Extracted page text data
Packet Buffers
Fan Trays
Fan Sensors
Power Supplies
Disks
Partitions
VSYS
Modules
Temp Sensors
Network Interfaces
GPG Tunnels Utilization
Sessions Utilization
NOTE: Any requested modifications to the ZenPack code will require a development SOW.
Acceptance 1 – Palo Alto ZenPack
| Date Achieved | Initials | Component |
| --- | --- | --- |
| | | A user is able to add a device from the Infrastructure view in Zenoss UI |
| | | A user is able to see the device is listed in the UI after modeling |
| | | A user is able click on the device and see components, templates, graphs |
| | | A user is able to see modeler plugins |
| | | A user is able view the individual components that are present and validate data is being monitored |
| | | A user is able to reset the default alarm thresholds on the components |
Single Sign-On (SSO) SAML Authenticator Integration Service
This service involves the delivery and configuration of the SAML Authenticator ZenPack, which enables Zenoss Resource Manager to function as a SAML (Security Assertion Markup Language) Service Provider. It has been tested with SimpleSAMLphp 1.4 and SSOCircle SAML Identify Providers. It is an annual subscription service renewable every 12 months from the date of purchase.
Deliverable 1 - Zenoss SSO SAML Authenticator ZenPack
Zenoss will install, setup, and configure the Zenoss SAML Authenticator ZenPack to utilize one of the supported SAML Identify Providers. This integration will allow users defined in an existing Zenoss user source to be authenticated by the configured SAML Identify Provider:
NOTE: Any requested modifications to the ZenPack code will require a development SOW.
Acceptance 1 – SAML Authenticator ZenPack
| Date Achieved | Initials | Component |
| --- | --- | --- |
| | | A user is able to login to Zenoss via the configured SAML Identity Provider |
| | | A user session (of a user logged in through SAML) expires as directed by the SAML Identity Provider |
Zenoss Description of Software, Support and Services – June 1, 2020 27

» TO DO:
The answer must be the complete set of entries, retyped exactly.

» EXERCISE ANSWER:
Packet Buffers
Fan Trays
Fan Sensors
Power Supplies
Disks
Partitions
VSYS
Modules
Temp Sensors
Network Interfaces
GPG Tunnels Utilization
Sessions Utilization
NOTE: Any requested modifications to the ZenPack code will require a development SOW.
Acceptance 1 – Palo Alto ZenPack
| Date Achieved | Initials | Component |
| --- | --- | --- |
| | | A user is able to add a device from the Infrastructure view in Zenoss UI |
| | | A user is able to see the device is listed in the UI after modeling |
| | | A user is able click on the device and see components, templates, graphs |
| | | A user is able to see modeler plugins |
| | | A user is able view the individual components that are present and validate data is being monitored |
| | | A user is able to reset the default alarm thresholds on the components |
Single Sign-On (SSO) SAML Authenticator Integration Service
This service involves the delivery and configuration of the SAML Authenticator ZenPack, which enables Zenoss Resource Manager to function as a SAML (Security Assertion Markup Language) Service Provider. It has been tested with SimpleSAMLphp 1.4 and SSOCircle SAML Identify Providers. It is an annual subscription service renewable every 12 months from the date of purchase.
Deliverable 1 - Zenoss SSO SAML Authenticator ZenPack
Zenoss will install, setup, and configure the Zenoss SAML Authenticator ZenPack to utilize one of the supported SAML Identify Providers. This integration will allow users defined in an existing Zenoss user source to be authenticated by the configured SAML Identify Provider:
NOTE: Any requested modifications to the ZenPack code will require a development SOW.
Acceptance 1 – SAML Authenticator ZenPack
| Date Achieved | Initials | Component |
| --- | --- | --- |
| | | A user is able to login to Zenoss via the configured SAML Identity Provider |
| | | A user session (of a user logged in through SAML) expires as directed by the SAML Identity Provider |
Zenoss Description of Software, Support and Services – June 1, 2020 27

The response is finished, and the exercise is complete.